Emploi - Coopératives : vers une reprise progressive du capital par les salariés
"Nous avons besoin d'un nouveau statut et d'un outil financier qui nous permettent de racheter petit à petit le capital des entreprises." Noémie de Grenier, de la coopérative Coopaname à Aubervilliers, où Benoît Hamon s'est rendu le 7 septembre 2012, témoigne du besoin urgent pour les coopératives de disposer d'un nouveau statut leur permettant de reprendre des entreprises. Le ministre de l'Economie sociale et solidaire a présenté le 5 septembre son projet de loi sur l'ESS qui doit comprendre de telles dispositions. Objectif : créer un nouveau modèle de coopérative pour faciliter la reprise d'entreprises sous forme de sociétés coopératives ouvrières de production (Scop) et sauver ainsi des entreprises.
Chaque année entre 50.000 et 200.000 emplois sont détruits faute de repreneur. Transformer l'entreprise en coopérative est un des moyens de faire perdurer ces emplois. Mais pour ce faire, les salariés repreneurs doivent posséder d'emblée une majorité du capital social, ce qui est souvent difficile. "Jusqu'à maintenant, l'entreprise qui veut se transformer en coopérative le fait au dernier moment, quand elle est en liquidation, il faut alors aller très vite. Comment faire pour qu'elle puisse devenir une coopérative avant que ce soit trop tard ?", demande Noémie de Grenier, qui espère que le gouvernement se basera sur le rapport sénatorial, publié le 25 juillet 2012 sur les coopératives ("Un atout pour le redressement économique, un pilier de l'ESS"). Ce rapport mettait en effet en avant les évolutions envisageables dans ce domaine, comme l'instauration d'une période transitoire de cinq à six ans durant laquelle, bien que les salariés restent minoritaires, l'entreprise reprise conserve le statut de Scop et son régime fiscal.
L'avantage est que ce type d'entreprises résiste mieux à la crise. Le nombre de coopératives d'artisans a ainsi augmenté de 35% en sept ans entre 2005 et 2011, et le nombre annuel de créations de coopératives de ce type a même connu une accélération malgré la crise. Même constat avec les Scop, dont le nombre a augmenté de 36% en dix ans.
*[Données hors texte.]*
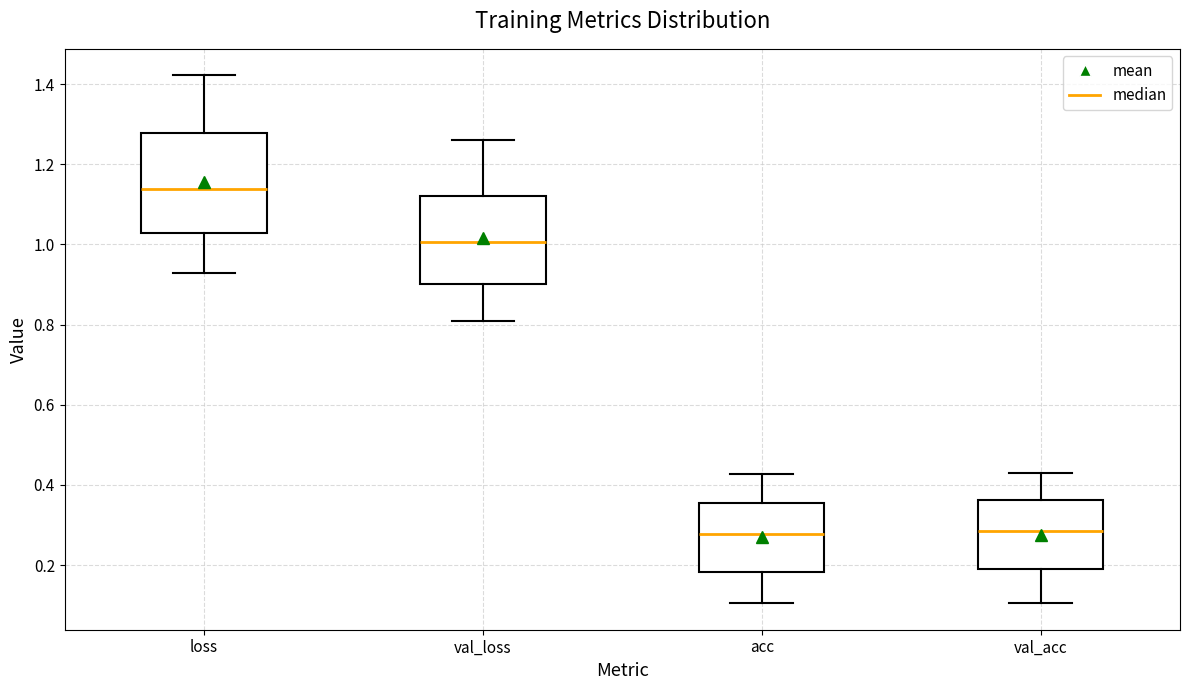

Where does the lower whisker of the box for val_acc end on the y-axis? The values are not printed on the chart, so give them approximately, as read against the axis.

0.10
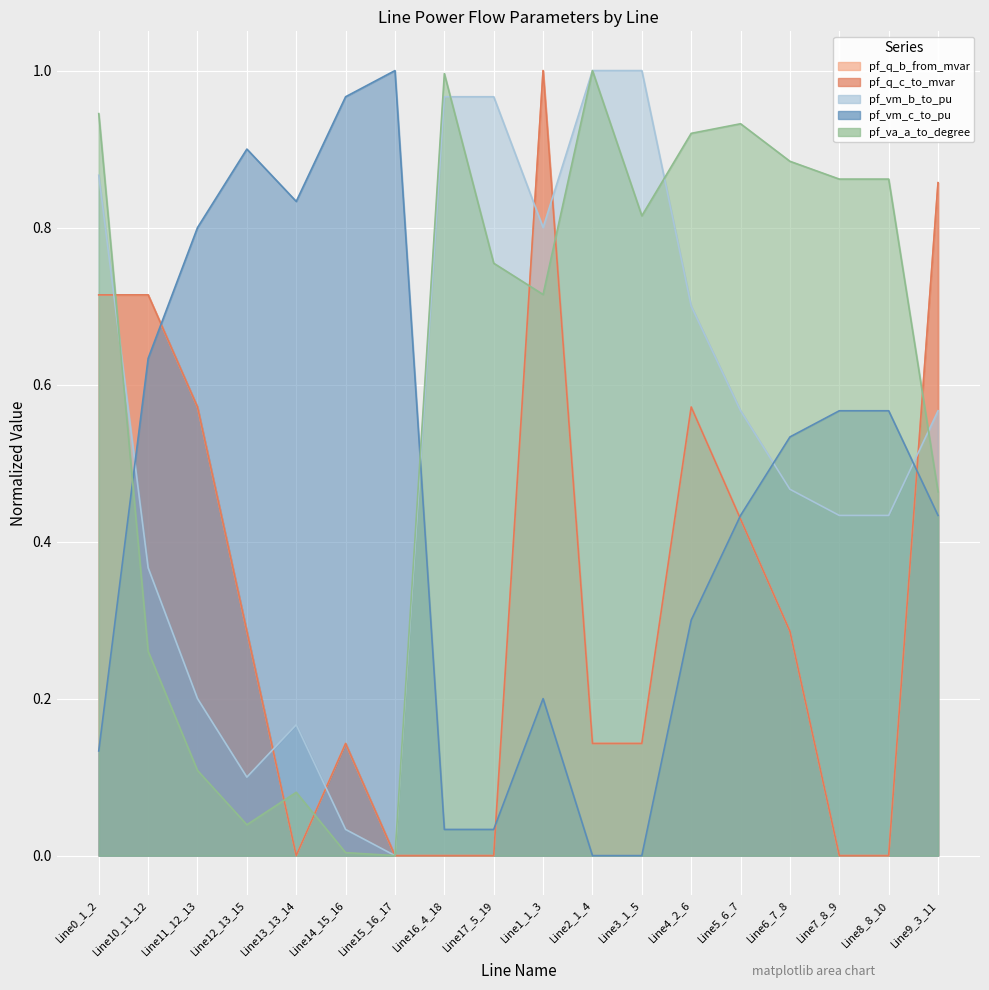

What is the highest value of the pf_q_c_to_mvar series?

1.0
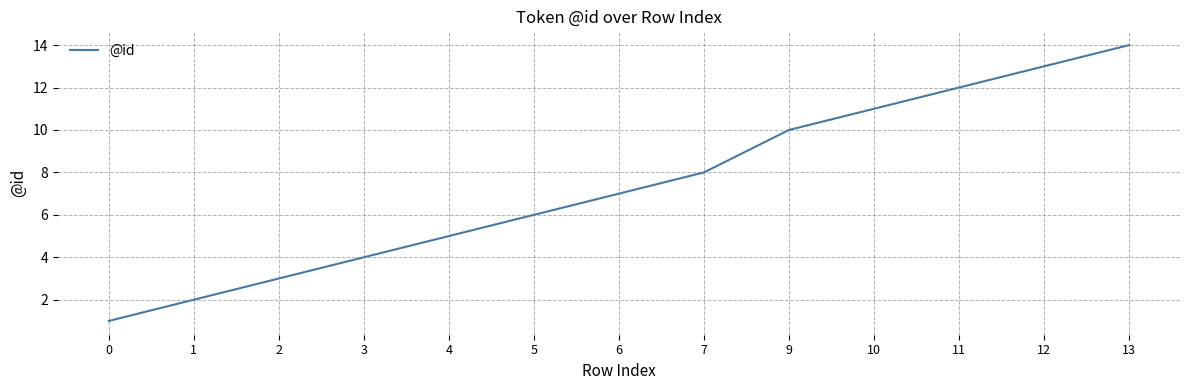

Between 0 and 2, which is larger?

2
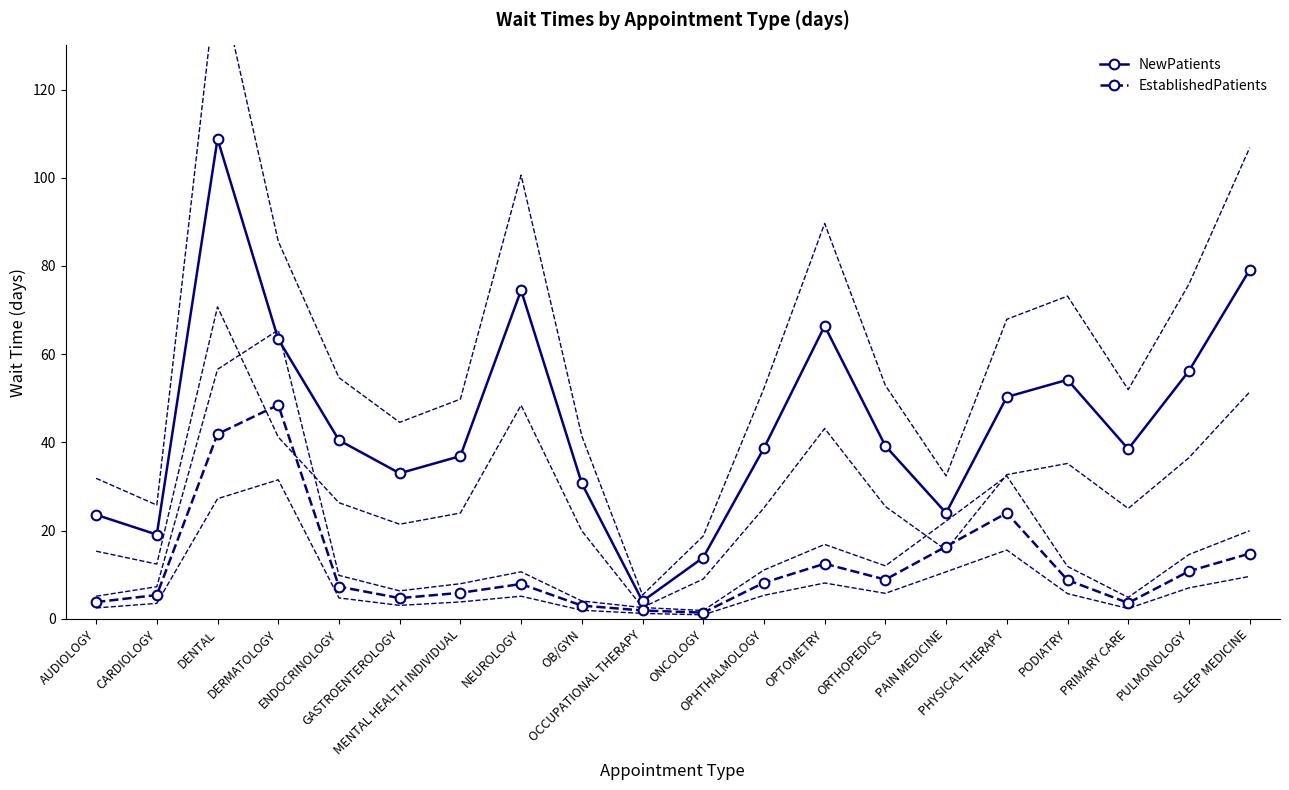

What is the label of the 1st point from the right?

SLEEP MEDICINE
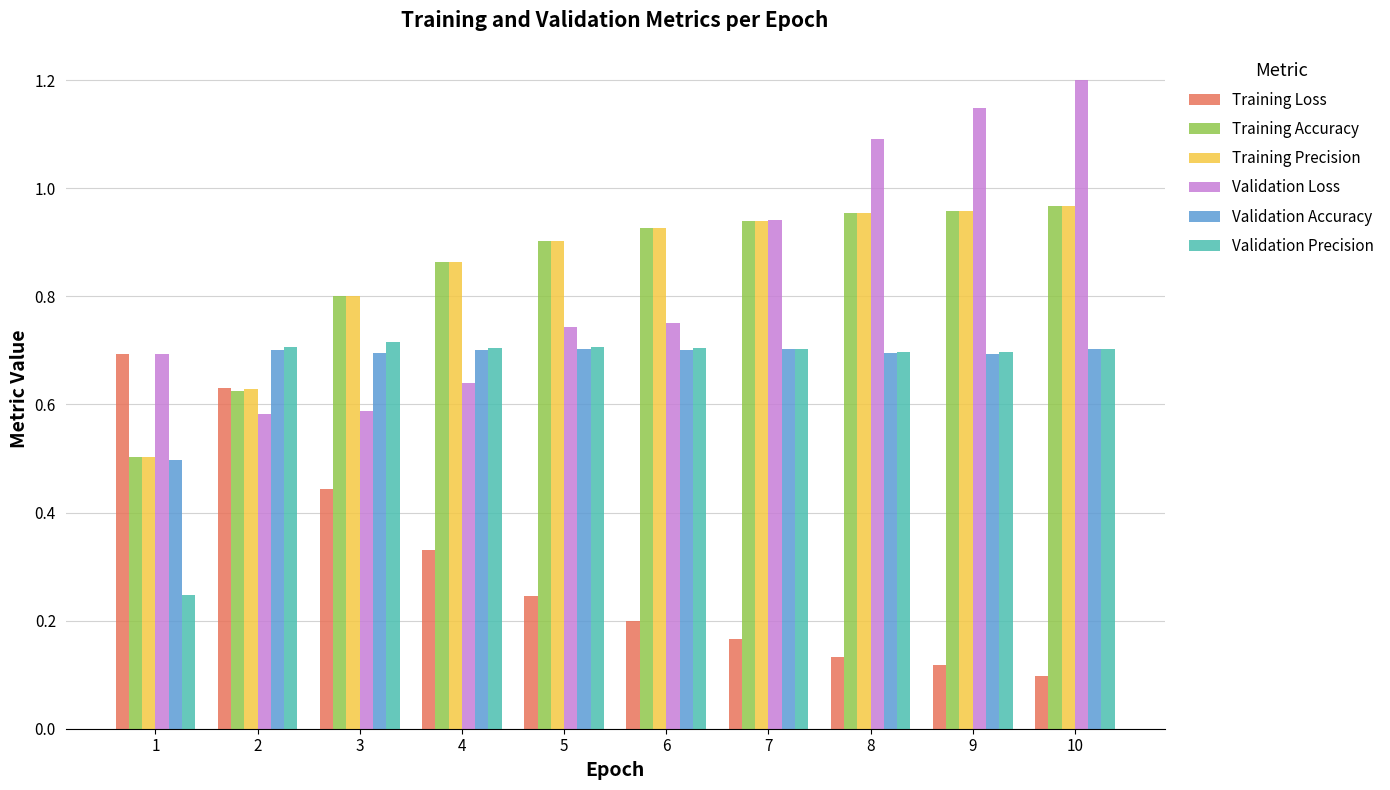

How many Validation Accuracy values are between 0 and 1?

10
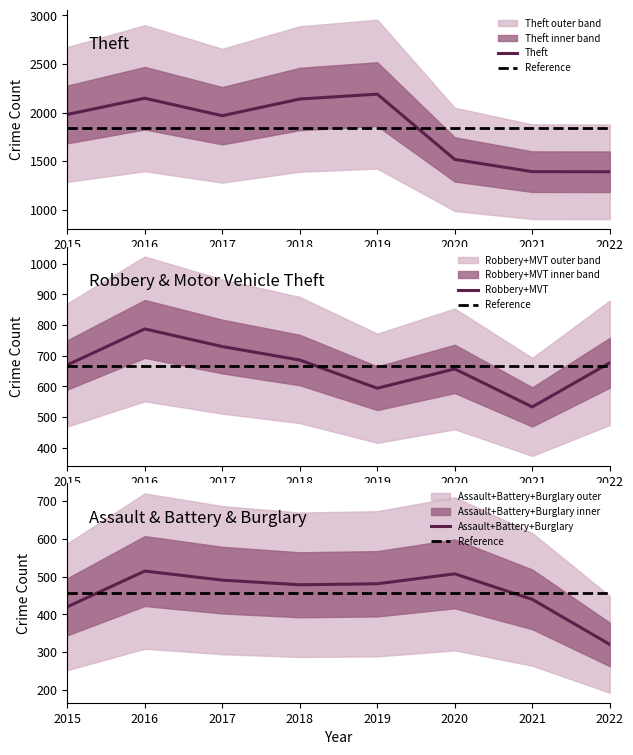

At which category does Motor Vehicle Theft reach its first local peak?

2016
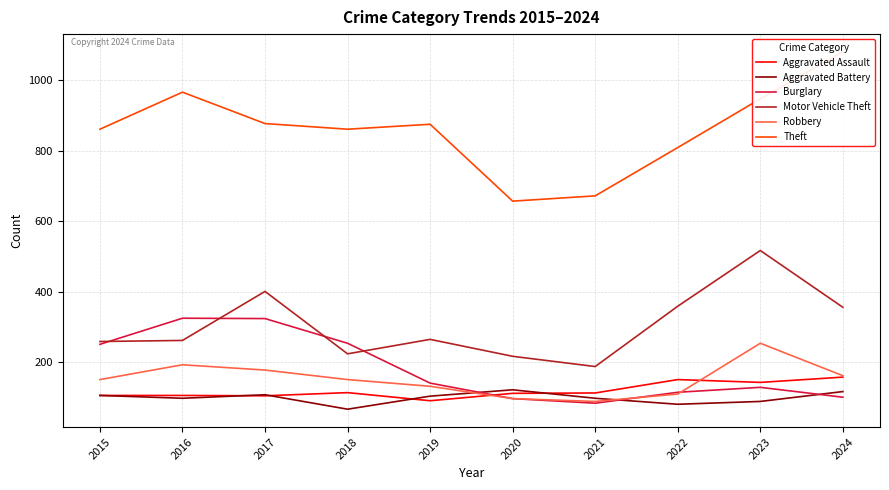

How many data points does each series have?

10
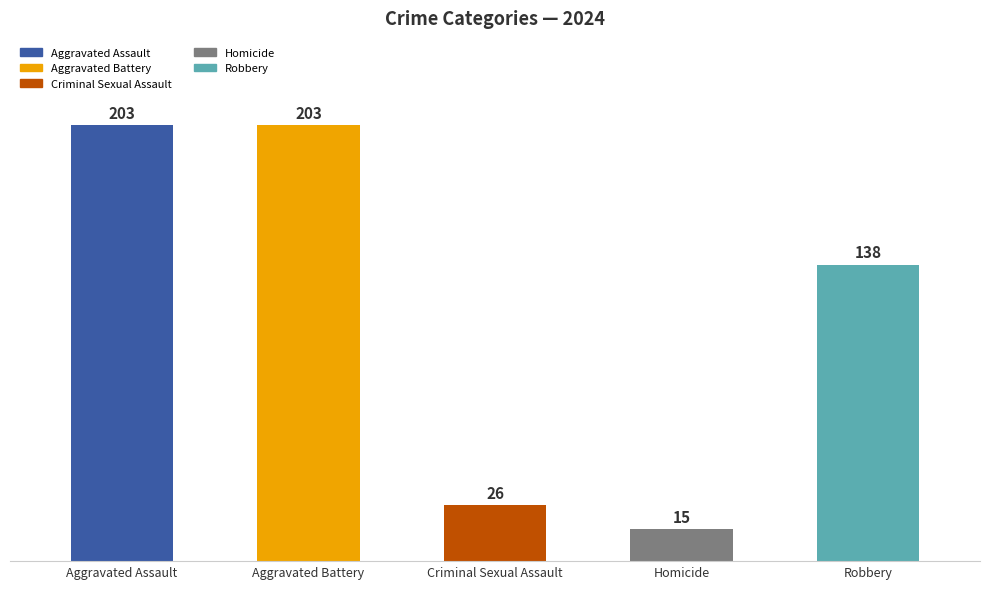

Which has a higher value, Robbery or Homicide?

Robbery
65% des droits de vote pour les salariés
Dans le projet du ministre, les salariés pourraient posséder 65% des droits de vote pendant plusieurs années sans pour autant être majoritaires, le temps de constituer progressivement les fonds propres nécessaires pour devenir majoritaires en capital. Une solution qui permettrait de transformer plus facilement les entreprises en coopératives. "Mais plus largement, on a besoin d'éducation autour des coopératives, c'est une question de culture", assure Noémie de Grenier. Dans ce domaine, Benoît Hamon compte agir. A l'occasion de son déplacement à Aubervilliers, il a annoncé qu'il allait proposer au ministère de l'Education nationale une convention entre les deux ministères pour que les programmes et les manuels scolaires puissent montrer qu'il existe une diversité économique dont l'ESS. Il a également mis en avant les points sur lesquels le gouvernement voudrait travailler dans le secteur de l'ESS : le développement de programmes pluriannuels contractualisés entre l'Etat, les collectivités et les acteurs du secteur pour donner plus de visibilité et de stabilité, les problèmes de concurrence entre les associations et les acteurs privés, le vieillissement des salariés du monde associatif, et l'évolution du statut du bénévole pour enrayer la baisse du bénévolat. La question de la réévaluation de l'aide au poste pour les réseaux d'Insertion par l'activité économique (IAE) devrait également revenir sur la table. Cette subvention n'a pas été réévaluée depuis 1999 ! Mais le gouvernement n'a pas fait ce choix pour le moment. "Dans le contexte budgétaire actuel, on a préféré financer des nouveaux postes plutôt que revaloriser ceux qui existent déjà. Mais c'est une discussion que nous aurons", a précisé le ministre le 7 septembre.